Reeks opdrachten =
(1) Bewerk het stuk over het Kamperlijntje: geef de passage die begint bij "Twee machinisten op" en eindigt bij "gebruikt kunnen worden." opnieuw, met "machinisten" vervangen door "bestuurders".
(2) Ga alsjeblieft verder met het stuk over het Kamperlijntje, te beginnen na de laatste zin.

Twee machinisten op één trein, met eentje aan de ene kant en een aan de andere kant, en dat maximaal twee jaar lang. Op die manier zou het nieuwe station Zwolle Stadshagen op de kortste spoorlijn van Nederland tóch gebruikt kunnen worden.
Het Kamperlijntje tussen Zwolle en Kampen is 13 kilometer lang. De lijn is de afgelopen jaren volledig vervangen: nieuwe ondergrond, nieuw grind, nieuwe dwarsliggers en nieuwe rails. Ook is er een bovenleiding aangelegd en werd het nieuwe station Zwolle Stadshagen gebouwd.
Bodem niet stabiel genoeg
Een grote klus die ervoor moest zorgen dat treinen met 140 kilometer per uur heen en weer zouden kunnen rijden. Maar vlak voor opening bleek de bodem niet stabiel genoeg. Gevolg: de snelle treinen kunnen door de instabiele bodem niet harder dan 100. Daardoor duurt de rit langer en is er geen tijd om op het nieuwe station te stoppen.
Om te zorgen dat treinen wél 140 kilometer per uur kunnen rijden en het vernieuwde Kamperlijntje in gebruik kan worden genomen, is maar één oplossing: de hele lijn afbreken, afgraven en opnieuw aanleggen. Dat kost zeker vier tot zes jaar en er hangt bovendien een aardig prijskaartje aan: 35 tot 100 miljoen euro.

Aangeleverde gegevens =

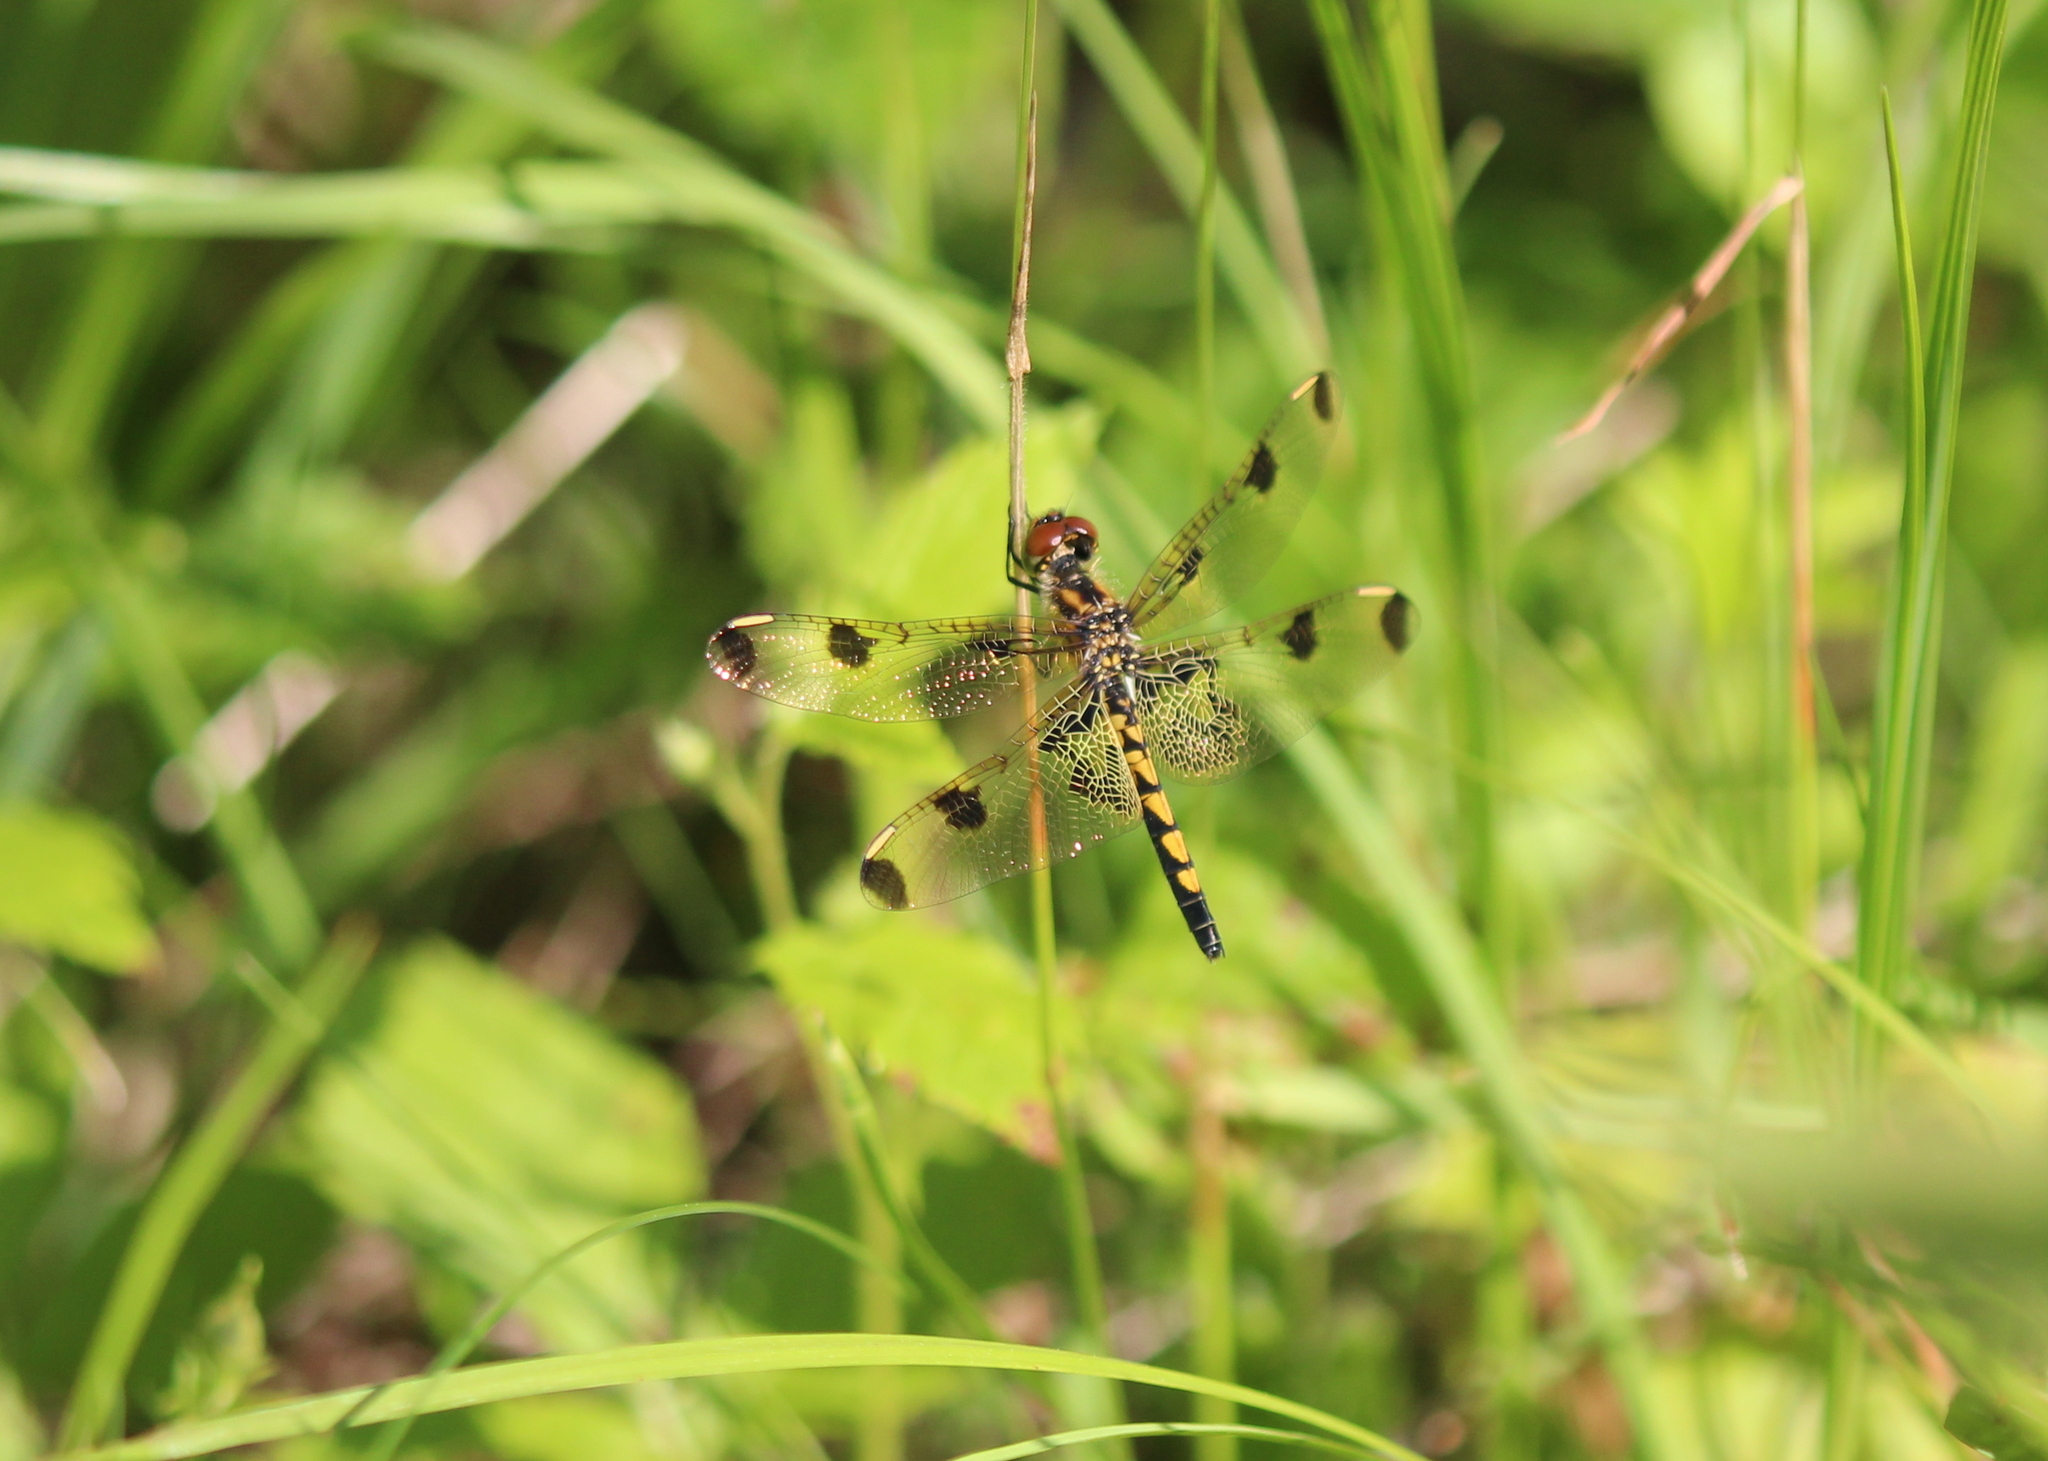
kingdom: Animalia
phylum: Arthropoda
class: Insecta
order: Odonata
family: Libellulidae
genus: Celithemis
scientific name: Celithemis elisa
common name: Calico pennant
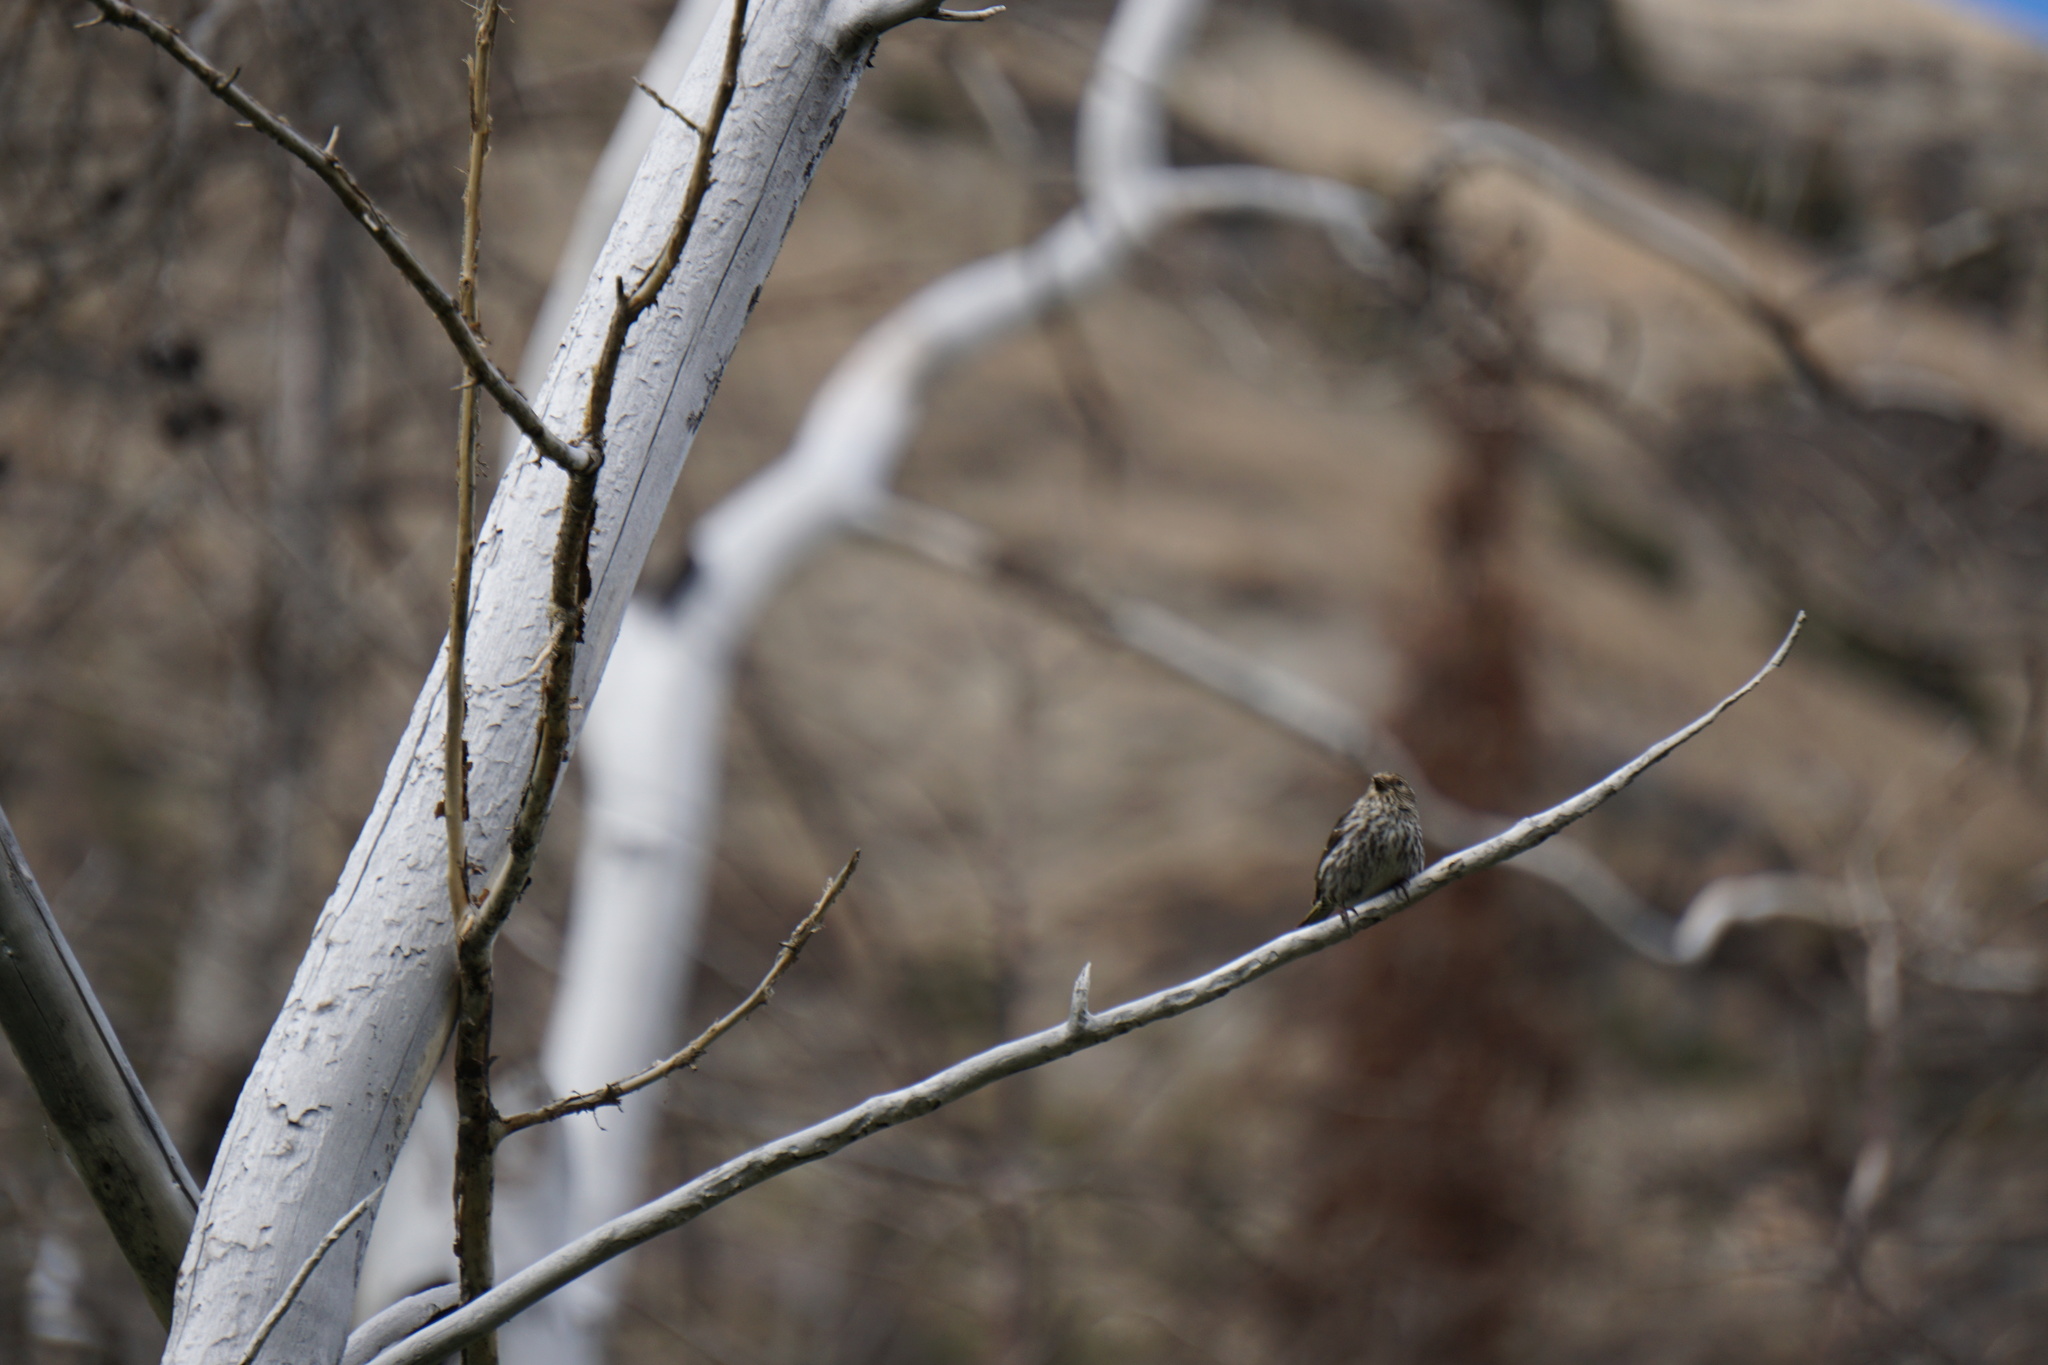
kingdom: Animalia
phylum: Chordata
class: Aves
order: Passeriformes
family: Fringillidae
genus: Spinus
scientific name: Spinus pinus
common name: Pine siskin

Uitkomsten =
(1)
Twee bestuurders op één trein, met eentje aan de ene kant en een aan de andere kant, en dat maximaal twee jaar lang. Op die manier zou het nieuwe station Zwolle Stadshagen op de kortste spoorlijn van Nederland tóch gebruikt kunnen worden.

(2)
ProRail oppert oplossing, gemeentes niet enthousiast
Volgens ProRail is er wel een oplossing om het nieuwe station toch in gebruik te nemen. Er zijn dan twee machinisten op één trein nodig. Zodra de trein bij eindstation Zwolle of Kampen is, kan de trein dan sneller omkeren. De machinist hoeft namelijk niet meer van de ene kant van de trein naar de andere te lopen. Dat bespaart tijd die gebruikt kan worden voor de extra stop.
Maar de gemeenten Zwolle en Kampen, de provincie Overijssel en vervoerder Keolis staan daar niet om te springen. Het betekent namelijk extra salariskosten. Bovendien hebben reizigers minder tijd om in Zwolle over te stappen, en in sommige gevallen zullen ze de aansluiting zeker mislopen, aldus Zwolle.